### [Extract]
*-*-*
Dear Mr. Smolan,
Cyberspace has made such a significant impact on my life, I really intended to create a web page for 24 Hours in Cyberspace explaining it all, but I ran out of time. I was too busy:
Creating a web site to help disseminate information to employees of [employer deleted]. Because of my experience in Cyberspace, I was selected to spearhead my department's efforts in the web site creation business, something of a change of career from my former position as a technical writer.
Creating a web site for the North American Shortwave Association, a club focusing on the hobby of shortwave listening, and for our monthly publication, The Journal. The site seems to be bringing new members into the club, which we're all happy about. As a result of creating this web site and my other efforts toward bringing the club into Cyberspace, I've been invited to speak at a shortwave conference in Pennsylvania next month on the topic of "Computers in the Radio Hobby"; preparing for that has kept me quite busy lately as well.
Updating a help system for an application at work. I had created the original version of the help system a couple of years ago in my previous job as a technical writer. For this issue of the software, one thing after another kept coming up, distracting the team from putting the help system together, so they called me in to put the system together at the last minute. I had two weeks to finish a six week project. Cyberspace saved me when the east coast of the U.S. was hit with two and a half feet of snow in the middle of my project. I was able to dial in to my computer at work, access the files I needed, and continue working toward my ridiculous deadline, despite the fact that I couldn't step out of the house for almost three days. I made the deadline with about three hours to spare.
Teaching my dad about the Internet and WWW. He's working on putting a newsletter together to post on the web. We hope to make it useful enough that it draws some attention to his manufacturing consulting business.
Helping my friend Nora at Czech Radio in Prague with some fine points about Radio Prague's new web site. I wrote Nora a letter a year and a half ago thanking her for a program she had done on the radio. I included my e-mail address because her program the following week was about an Internet conference in Prague. She answered my letter by e-mail, and we struck up a friendship. I taught her much of what she knows about the Internet, which enabled her to move into a new job in charge of Internet efforts at Radio Prague. She even offered me a job at Radio Prague last year; I wish I had been able to take it. I also spent a week with her and her partner Dusan in Prague last summer. I had been there once before, but the difference between seeing a city with the help of guidebooks and seeing it with guides who have lived there and know the city is amazing. I learned so much more about Prague and the Czech Republic this time. Dusan introduced me to the joys of Becherovka, an herb-based spicy liqueur, late one night in the lesser quarter of Prague. I got to see plays by Vaclav Havel performed in English and a new Czech film with English subtitles, both just off Wenceslaus Square. I tasted many wonderful Czech beers, most of which aren't available in this country, including the original Budweiser. It was a blast to be able to go into a pub by the end of the week and carry out an entire transaction in Czech (jedno pivo, prosim!). It was hard to go home after my week there.
*-*-*
(Data listing)
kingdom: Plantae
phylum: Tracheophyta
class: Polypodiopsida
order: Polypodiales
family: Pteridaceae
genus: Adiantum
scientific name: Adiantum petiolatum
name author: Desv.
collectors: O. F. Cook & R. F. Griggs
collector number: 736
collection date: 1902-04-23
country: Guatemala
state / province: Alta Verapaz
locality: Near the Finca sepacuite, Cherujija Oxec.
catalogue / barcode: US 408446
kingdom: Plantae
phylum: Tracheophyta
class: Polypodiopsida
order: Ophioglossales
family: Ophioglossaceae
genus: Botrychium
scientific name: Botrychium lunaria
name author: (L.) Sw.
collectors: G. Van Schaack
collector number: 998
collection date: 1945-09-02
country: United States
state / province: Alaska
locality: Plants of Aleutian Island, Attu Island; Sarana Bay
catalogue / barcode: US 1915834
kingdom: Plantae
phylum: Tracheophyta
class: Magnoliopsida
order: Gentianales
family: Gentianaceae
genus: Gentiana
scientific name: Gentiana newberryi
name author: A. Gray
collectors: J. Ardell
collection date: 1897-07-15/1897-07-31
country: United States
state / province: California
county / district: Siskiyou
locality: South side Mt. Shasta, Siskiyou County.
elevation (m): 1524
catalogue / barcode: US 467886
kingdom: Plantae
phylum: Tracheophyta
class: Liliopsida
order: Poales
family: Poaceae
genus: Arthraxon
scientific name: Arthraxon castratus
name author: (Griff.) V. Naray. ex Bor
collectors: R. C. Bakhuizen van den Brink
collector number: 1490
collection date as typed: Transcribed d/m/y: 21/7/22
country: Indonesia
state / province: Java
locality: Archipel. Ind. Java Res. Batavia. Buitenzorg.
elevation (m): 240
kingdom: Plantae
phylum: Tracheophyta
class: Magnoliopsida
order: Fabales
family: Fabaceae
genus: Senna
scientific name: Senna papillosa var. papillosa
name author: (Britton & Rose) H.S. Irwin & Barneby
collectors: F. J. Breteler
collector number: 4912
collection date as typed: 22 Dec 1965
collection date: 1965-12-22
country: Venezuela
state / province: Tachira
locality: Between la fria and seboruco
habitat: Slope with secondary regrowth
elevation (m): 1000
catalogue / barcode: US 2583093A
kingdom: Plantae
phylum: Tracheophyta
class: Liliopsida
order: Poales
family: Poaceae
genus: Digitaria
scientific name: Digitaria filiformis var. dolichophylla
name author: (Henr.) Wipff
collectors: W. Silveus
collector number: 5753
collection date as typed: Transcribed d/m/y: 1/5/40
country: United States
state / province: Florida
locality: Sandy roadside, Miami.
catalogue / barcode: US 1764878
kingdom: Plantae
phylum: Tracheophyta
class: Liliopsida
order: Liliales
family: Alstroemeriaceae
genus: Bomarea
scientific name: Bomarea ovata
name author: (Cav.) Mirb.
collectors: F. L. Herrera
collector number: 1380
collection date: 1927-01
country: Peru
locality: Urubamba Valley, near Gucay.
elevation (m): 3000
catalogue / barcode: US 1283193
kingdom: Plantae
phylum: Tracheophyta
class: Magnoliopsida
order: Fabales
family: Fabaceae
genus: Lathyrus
*-*-*
### [Problems]
1 – List every person the letter names.
2 – Please duplicate the part of the letter starting at "Creating a web site for" and ending at "lately as well.".
None of the entries above is needed here.

### [Completed exercise]
1 – Mr. Smolan, Nora, Dusan, Vaclav Havel

2 –
Creating a web site for the North American Shortwave Association, a club focusing on the hobby of shortwave listening, and for our monthly publication, The Journal. The site seems to be bringing new members into the club, which we're all happy about. As a result of creating this web site and my other efforts toward bringing the club into Cyberspace, I've been invited to speak at a shortwave conference in Pennsylvania next month on the topic of "Computers in the Radio Hobby"; preparing for that has kept me quite busy lately as well.